[Data entries]

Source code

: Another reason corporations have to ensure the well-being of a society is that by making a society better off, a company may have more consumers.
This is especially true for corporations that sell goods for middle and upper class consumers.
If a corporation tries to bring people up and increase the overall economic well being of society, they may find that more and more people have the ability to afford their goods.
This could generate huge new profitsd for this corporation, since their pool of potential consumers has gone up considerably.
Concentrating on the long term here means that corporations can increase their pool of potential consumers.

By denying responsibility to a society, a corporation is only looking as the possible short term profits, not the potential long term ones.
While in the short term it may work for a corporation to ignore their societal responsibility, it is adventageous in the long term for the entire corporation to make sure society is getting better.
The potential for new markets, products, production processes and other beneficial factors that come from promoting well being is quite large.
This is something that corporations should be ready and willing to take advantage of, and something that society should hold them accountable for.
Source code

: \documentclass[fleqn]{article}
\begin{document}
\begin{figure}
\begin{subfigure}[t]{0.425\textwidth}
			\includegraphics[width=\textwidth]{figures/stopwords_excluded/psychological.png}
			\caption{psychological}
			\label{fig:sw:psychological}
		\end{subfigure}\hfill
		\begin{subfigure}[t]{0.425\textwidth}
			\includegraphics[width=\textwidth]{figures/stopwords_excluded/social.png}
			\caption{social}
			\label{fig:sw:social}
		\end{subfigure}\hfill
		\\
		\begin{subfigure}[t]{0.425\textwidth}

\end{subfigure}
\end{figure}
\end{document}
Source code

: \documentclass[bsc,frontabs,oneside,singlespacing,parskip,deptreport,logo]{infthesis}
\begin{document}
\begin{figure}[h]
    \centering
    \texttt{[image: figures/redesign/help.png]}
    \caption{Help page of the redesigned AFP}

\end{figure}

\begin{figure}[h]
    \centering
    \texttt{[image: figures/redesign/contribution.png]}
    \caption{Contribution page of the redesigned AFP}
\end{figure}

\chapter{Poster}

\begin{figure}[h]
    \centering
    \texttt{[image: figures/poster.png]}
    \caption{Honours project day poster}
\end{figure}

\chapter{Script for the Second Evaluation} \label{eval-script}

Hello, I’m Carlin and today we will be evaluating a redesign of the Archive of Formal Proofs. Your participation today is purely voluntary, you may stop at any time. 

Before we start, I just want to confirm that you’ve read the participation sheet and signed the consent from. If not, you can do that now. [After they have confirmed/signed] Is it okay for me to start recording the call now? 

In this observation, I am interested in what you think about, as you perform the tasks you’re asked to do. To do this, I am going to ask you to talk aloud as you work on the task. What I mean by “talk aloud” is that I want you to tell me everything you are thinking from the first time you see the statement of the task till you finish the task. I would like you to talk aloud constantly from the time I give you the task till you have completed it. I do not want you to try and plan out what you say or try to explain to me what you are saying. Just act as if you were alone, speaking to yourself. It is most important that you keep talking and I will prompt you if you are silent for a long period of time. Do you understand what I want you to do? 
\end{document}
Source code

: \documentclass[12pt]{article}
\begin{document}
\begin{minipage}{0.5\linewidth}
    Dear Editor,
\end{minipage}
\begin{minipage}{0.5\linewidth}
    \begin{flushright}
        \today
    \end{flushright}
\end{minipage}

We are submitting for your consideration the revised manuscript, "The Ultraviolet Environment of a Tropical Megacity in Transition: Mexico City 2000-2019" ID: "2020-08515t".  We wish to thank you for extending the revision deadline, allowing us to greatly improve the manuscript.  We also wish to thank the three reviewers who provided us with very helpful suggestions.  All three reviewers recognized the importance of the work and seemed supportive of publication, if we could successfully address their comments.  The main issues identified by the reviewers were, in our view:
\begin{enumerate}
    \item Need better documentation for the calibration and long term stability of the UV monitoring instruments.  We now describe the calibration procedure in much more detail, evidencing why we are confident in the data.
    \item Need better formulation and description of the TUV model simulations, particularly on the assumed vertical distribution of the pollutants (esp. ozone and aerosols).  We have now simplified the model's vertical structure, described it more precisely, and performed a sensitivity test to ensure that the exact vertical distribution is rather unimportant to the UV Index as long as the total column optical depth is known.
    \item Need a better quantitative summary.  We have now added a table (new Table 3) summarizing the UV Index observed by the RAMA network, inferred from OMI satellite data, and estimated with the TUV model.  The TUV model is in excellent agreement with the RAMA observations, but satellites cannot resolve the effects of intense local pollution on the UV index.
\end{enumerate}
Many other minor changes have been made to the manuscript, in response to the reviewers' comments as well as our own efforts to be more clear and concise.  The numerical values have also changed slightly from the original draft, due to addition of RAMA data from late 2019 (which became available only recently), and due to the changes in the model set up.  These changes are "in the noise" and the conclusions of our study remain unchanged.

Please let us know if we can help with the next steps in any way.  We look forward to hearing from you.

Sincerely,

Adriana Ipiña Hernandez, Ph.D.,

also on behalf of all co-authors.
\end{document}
---
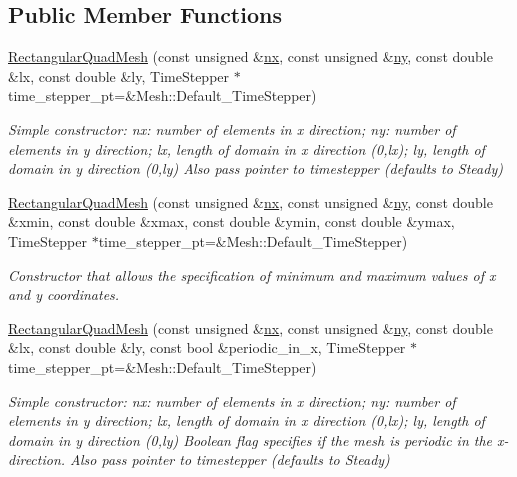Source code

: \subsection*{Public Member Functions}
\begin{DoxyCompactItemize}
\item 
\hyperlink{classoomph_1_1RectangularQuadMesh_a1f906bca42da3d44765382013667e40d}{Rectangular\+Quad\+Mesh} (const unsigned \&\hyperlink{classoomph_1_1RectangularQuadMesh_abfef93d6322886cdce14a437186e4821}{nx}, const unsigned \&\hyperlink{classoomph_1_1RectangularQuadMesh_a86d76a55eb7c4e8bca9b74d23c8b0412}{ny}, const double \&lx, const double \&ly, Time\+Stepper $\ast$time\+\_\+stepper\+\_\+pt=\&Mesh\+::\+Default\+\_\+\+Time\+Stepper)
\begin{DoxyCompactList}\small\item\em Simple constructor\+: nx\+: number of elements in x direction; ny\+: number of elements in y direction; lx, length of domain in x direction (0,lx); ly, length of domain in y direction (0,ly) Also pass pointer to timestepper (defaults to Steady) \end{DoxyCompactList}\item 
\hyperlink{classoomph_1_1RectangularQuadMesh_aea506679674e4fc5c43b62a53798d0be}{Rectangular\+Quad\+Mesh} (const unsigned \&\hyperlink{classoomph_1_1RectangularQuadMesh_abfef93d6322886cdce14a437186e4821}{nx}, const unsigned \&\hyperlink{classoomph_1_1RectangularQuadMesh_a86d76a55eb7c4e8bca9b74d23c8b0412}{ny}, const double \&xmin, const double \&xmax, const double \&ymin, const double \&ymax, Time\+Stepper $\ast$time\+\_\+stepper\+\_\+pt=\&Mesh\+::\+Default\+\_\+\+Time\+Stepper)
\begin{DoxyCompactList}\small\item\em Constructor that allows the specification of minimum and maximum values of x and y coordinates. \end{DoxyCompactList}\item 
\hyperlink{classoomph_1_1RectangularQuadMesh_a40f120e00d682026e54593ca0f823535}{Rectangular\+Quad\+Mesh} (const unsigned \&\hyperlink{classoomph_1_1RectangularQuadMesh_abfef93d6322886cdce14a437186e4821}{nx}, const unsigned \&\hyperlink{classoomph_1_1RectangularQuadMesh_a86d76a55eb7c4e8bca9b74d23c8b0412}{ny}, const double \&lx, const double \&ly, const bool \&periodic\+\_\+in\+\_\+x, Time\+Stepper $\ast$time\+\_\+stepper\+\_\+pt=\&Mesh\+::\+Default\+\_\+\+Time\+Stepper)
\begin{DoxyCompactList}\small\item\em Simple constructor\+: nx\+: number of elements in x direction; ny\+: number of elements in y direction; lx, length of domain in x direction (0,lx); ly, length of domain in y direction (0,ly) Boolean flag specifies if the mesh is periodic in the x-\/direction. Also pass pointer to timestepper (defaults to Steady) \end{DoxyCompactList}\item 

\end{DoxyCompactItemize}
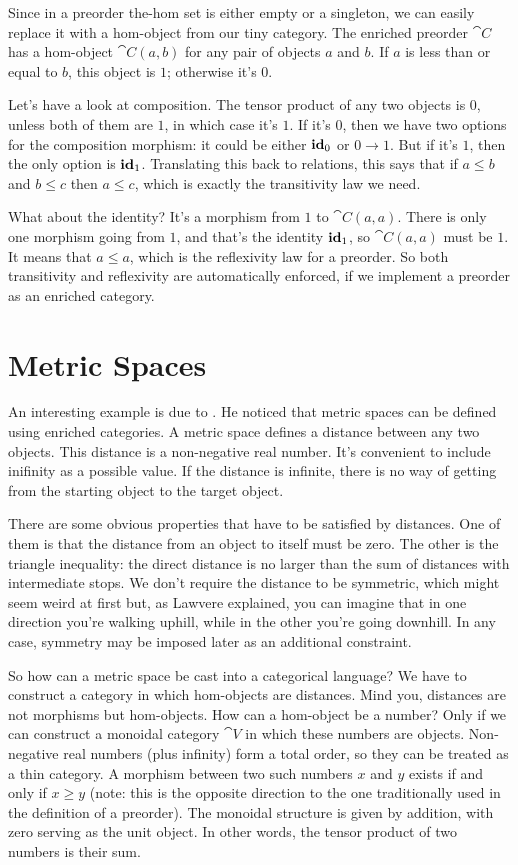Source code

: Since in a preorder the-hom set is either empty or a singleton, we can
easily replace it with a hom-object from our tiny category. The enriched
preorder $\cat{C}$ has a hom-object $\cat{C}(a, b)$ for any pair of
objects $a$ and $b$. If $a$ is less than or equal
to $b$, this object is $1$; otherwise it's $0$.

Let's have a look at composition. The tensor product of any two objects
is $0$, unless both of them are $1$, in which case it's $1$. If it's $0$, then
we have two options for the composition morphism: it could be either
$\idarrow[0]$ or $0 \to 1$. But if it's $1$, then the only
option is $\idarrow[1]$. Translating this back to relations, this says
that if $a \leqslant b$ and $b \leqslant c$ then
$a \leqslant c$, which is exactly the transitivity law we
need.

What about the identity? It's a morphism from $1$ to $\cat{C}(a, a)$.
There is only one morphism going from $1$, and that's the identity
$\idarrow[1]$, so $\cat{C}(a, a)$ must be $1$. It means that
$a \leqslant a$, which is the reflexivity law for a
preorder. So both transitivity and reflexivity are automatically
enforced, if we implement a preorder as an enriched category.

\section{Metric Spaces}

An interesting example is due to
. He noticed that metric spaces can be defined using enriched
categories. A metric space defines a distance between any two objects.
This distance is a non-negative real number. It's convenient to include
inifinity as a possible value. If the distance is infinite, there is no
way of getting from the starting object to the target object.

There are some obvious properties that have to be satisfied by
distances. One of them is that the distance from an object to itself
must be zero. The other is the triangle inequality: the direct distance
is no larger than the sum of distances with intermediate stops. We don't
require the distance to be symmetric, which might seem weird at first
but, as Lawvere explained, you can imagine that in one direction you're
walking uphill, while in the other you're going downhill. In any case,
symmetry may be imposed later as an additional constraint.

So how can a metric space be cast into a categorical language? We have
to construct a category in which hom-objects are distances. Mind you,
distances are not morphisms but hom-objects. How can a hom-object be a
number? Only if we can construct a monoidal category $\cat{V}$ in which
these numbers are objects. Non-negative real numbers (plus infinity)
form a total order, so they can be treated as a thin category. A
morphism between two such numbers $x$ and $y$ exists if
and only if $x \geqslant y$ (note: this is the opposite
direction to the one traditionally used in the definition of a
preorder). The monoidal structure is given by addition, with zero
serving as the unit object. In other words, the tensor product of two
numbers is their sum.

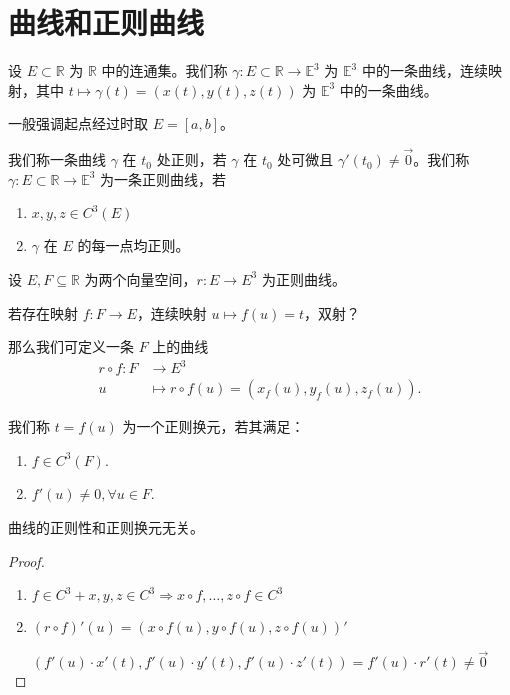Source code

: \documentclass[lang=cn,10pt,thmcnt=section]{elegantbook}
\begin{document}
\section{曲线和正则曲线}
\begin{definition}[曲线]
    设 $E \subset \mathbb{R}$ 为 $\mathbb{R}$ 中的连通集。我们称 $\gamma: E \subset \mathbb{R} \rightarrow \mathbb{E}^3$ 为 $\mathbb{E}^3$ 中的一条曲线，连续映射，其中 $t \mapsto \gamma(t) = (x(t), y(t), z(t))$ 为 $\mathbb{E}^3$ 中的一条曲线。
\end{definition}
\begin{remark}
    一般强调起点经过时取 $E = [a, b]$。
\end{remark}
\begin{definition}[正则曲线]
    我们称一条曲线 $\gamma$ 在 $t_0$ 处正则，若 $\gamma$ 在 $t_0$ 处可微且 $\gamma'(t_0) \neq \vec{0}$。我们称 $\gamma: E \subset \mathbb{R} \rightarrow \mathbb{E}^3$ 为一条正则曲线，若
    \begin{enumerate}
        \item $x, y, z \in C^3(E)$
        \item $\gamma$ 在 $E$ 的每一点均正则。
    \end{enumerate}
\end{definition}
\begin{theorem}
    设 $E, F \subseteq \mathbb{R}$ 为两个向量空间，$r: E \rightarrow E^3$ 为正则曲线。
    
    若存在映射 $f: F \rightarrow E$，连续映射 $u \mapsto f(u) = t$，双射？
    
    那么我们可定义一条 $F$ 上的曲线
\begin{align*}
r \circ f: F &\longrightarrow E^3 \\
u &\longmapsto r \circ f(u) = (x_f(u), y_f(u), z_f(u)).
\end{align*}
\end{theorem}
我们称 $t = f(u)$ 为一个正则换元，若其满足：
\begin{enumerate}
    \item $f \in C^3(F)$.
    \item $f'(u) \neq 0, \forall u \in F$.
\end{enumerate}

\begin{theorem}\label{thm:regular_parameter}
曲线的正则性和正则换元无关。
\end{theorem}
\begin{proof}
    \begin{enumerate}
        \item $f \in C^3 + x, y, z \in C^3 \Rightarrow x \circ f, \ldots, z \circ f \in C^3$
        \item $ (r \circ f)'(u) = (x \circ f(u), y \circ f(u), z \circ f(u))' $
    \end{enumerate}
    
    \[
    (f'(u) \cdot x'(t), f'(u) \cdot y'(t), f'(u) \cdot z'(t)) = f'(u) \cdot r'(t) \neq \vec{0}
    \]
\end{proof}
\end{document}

WHAT YOU ARE ASKED TO DO: Look at the records above. Copy every line where the string "total" occurs.

WRITTEN REPLY:
    \item Need better formulation and description of the TUV model simulations, particularly on the assumed vertical distribution of the pollutants (esp. ozone and aerosols).  We have now simplified the model's vertical structure, described it more precisely, and performed a sensitivity test to ensure that the exact vertical distribution is rather unimportant to the UV Index as long as the total column optical depth is known.
form a total order, so they can be treated as a thin category. A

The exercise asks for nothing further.